İflas bayrağını çekmeden önce
Asgari ücretin net 4250 TL olarak açıklanışı pek çok insanda pek çok değişik duygu ve düşünce uyandırdı… İşçilerin ve sendikaların bir kısmı yüzde 50’lik bir artışa sevindi kutladı, bazıları ise mevcut ekonomik gerçeklikte az buldu ve insanları hala yoksulluğa mahkum ettiğini söyledi. Her iki kesime hak vermemek elde değil. TÜRK-İŞ Kasım 2021 “Açlık ve Yoksulluk Sınırı” araştırmasına göre dört kişilik bir ailenin sağlıklı, dengeli ve yeterli beslenebilmesi için yapması gereken aylık gıda harcaması tutarı yani açlık sınırı 3192 TL. Gıda harcaması ile birlikte giyim, konut (kira, elektrik, su, yakıt), ulaşım, eğitim, sağlık ve benzeri ihtiyaçlar için yapılması zorunlu diğer aylık harcamalarının toplam tutarı yani yoksulluk sınırı ise 10.396 TL. Açlık sınırında olan bir insanın bunun üstünde kazanması sevindirebilir ama neyle ısınacak, ne giyecek, ne okuyacak, interneti, televizyonu, telefonu? Bu duruma ben sevinemem.
Öte yandan pek çok işvereni de endişeye sürükledi, asgari ücretteki artışın diğer çalışan maaşlarına dalga etkisinin ne olacağını kara kara düşünmeye, iş modelini yeniden gözden geçirmeye başladı. Bir genç kadın sosyal girişimci demiş ki “Benim şu anda çalışanların maaşların tamamını ödeyebilmem mümkün değil. Mühendise ne kadar vereceğiz mesela?” diğeri yanıt vermiş “Günlerdir maaş skalasını silip silip yeniden oluşturuyoruz artık çok kızgınım.” Bir başkası da artık “işten çıkarmaları seyret” derken diğeri “korkuyorum insanlar kayıtdışı ve iyice kırılgan şekilde çalıştırılır bu durumda, mevcut sistem ancak bu şekilde tepki verir sanki…” demiş.

--------

» Verilen görev 1
Kayıtlarda "Consider the image. How" ifadesini içeren satırla açılıp "Answer: approximately 180°" ifadesini içeren satırla kapanan bölümü, boş satırları atlayarak numaralı bir listeye dönüştürün.

» Kayıtlı veriler
--------

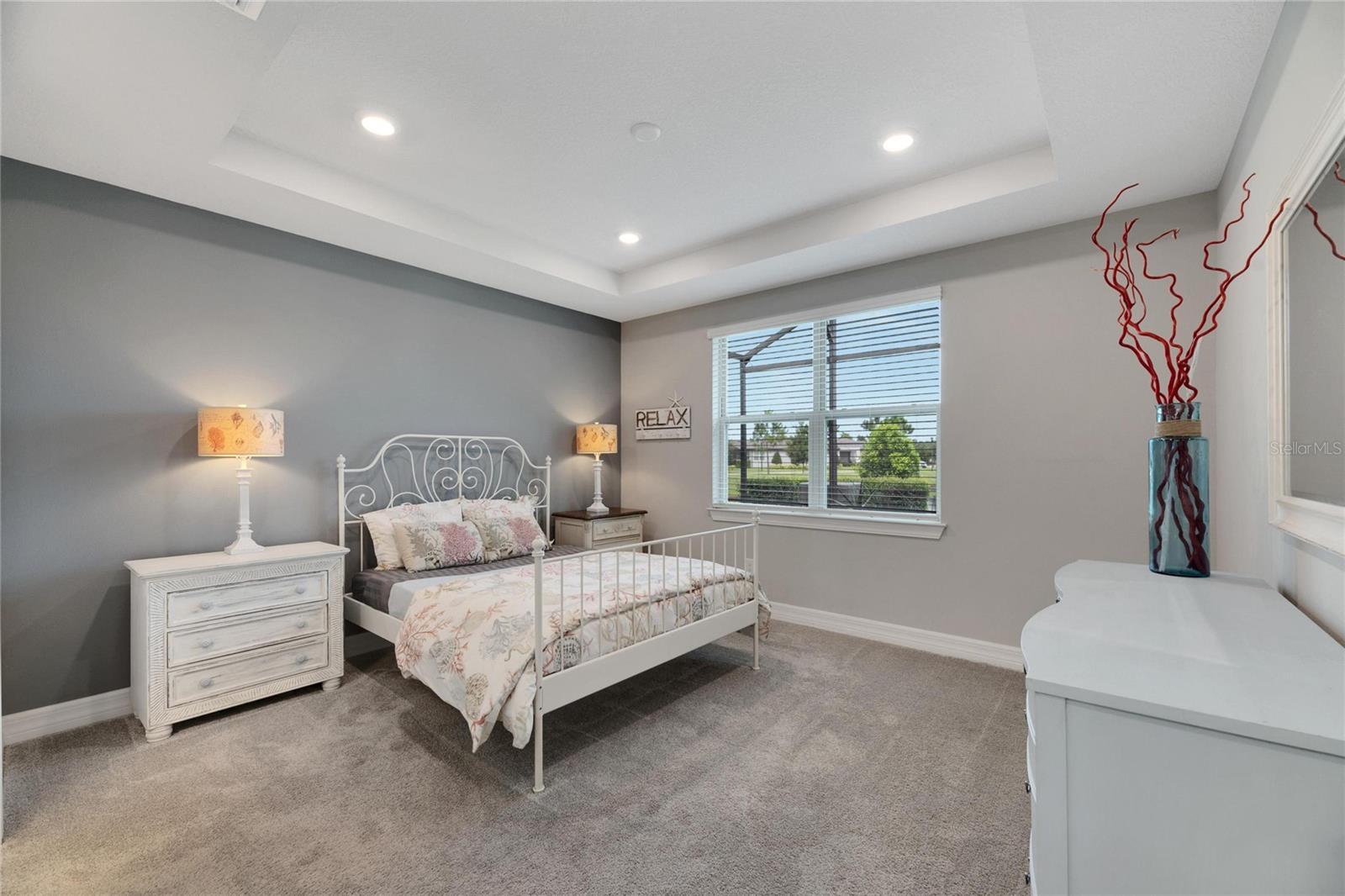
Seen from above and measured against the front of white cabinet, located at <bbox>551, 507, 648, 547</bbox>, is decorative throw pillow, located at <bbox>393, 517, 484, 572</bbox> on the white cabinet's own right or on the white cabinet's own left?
on the white cabinet's own right

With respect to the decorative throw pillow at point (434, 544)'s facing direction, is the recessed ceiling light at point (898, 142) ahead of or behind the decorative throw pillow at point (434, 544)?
ahead

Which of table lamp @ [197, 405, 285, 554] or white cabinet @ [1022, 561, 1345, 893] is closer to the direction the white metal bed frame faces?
the white cabinet

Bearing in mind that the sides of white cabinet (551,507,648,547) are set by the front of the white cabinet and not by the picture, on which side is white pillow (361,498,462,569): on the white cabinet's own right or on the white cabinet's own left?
on the white cabinet's own right

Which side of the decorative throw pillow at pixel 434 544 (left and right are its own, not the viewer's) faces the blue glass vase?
front

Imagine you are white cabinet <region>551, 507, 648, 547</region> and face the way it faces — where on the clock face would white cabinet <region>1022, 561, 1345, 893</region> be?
white cabinet <region>1022, 561, 1345, 893</region> is roughly at 1 o'clock from white cabinet <region>551, 507, 648, 547</region>.

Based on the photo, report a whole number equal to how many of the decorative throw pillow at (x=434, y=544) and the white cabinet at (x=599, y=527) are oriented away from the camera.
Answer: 0

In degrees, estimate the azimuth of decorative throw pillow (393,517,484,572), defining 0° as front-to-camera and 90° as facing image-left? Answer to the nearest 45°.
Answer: approximately 315°

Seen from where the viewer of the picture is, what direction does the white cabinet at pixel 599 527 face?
facing the viewer and to the right of the viewer

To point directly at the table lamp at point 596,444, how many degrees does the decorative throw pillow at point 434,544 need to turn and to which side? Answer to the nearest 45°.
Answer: approximately 90° to its left

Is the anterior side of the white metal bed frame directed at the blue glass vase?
yes
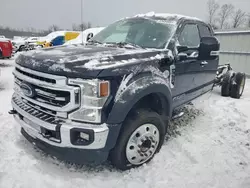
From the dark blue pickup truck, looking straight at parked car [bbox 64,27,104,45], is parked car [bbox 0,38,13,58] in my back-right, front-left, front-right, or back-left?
front-left

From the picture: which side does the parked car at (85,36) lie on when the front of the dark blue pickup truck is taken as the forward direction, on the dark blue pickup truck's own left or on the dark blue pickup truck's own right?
on the dark blue pickup truck's own right

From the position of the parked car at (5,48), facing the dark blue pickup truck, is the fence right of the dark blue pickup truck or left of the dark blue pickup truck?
left

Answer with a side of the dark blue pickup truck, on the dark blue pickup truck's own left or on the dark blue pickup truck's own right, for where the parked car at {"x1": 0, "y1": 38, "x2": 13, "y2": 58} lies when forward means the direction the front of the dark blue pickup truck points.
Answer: on the dark blue pickup truck's own right

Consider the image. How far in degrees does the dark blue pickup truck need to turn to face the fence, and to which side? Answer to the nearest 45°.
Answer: approximately 180°

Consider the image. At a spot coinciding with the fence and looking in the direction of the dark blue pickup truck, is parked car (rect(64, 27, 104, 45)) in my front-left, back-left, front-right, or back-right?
front-right
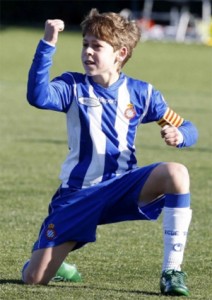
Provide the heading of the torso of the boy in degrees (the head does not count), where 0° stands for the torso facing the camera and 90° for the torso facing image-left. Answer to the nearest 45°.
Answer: approximately 0°

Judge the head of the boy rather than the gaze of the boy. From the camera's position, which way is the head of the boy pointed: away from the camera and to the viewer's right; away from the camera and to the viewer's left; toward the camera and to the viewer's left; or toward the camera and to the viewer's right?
toward the camera and to the viewer's left
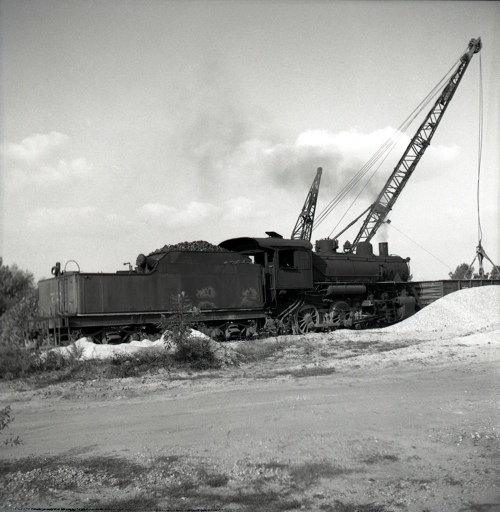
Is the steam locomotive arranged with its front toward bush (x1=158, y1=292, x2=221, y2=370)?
no

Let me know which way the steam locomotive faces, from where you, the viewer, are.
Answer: facing away from the viewer and to the right of the viewer

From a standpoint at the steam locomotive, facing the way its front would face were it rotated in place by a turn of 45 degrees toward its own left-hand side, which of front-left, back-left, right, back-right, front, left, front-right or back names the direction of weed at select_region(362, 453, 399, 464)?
back

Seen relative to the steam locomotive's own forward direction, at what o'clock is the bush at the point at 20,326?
The bush is roughly at 7 o'clock from the steam locomotive.

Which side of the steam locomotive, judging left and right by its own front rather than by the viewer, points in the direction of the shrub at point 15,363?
back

--------

» Verilen görev 2
Okuma metnine göre TÜRK-İŞ'in Kasım 2021 araştırmasında dört kişilik bir aile için yoksulluk sınırı kaç TL'dir?

» Görevin çözümü 1
1. Consider the image. How far in degrees does the dark blue pickup truck need to turn to face the fence, and to which side? Answer to the nearest 45°.
2. Answer: approximately 180°

» Görevin çözümü 2
10.396 TL.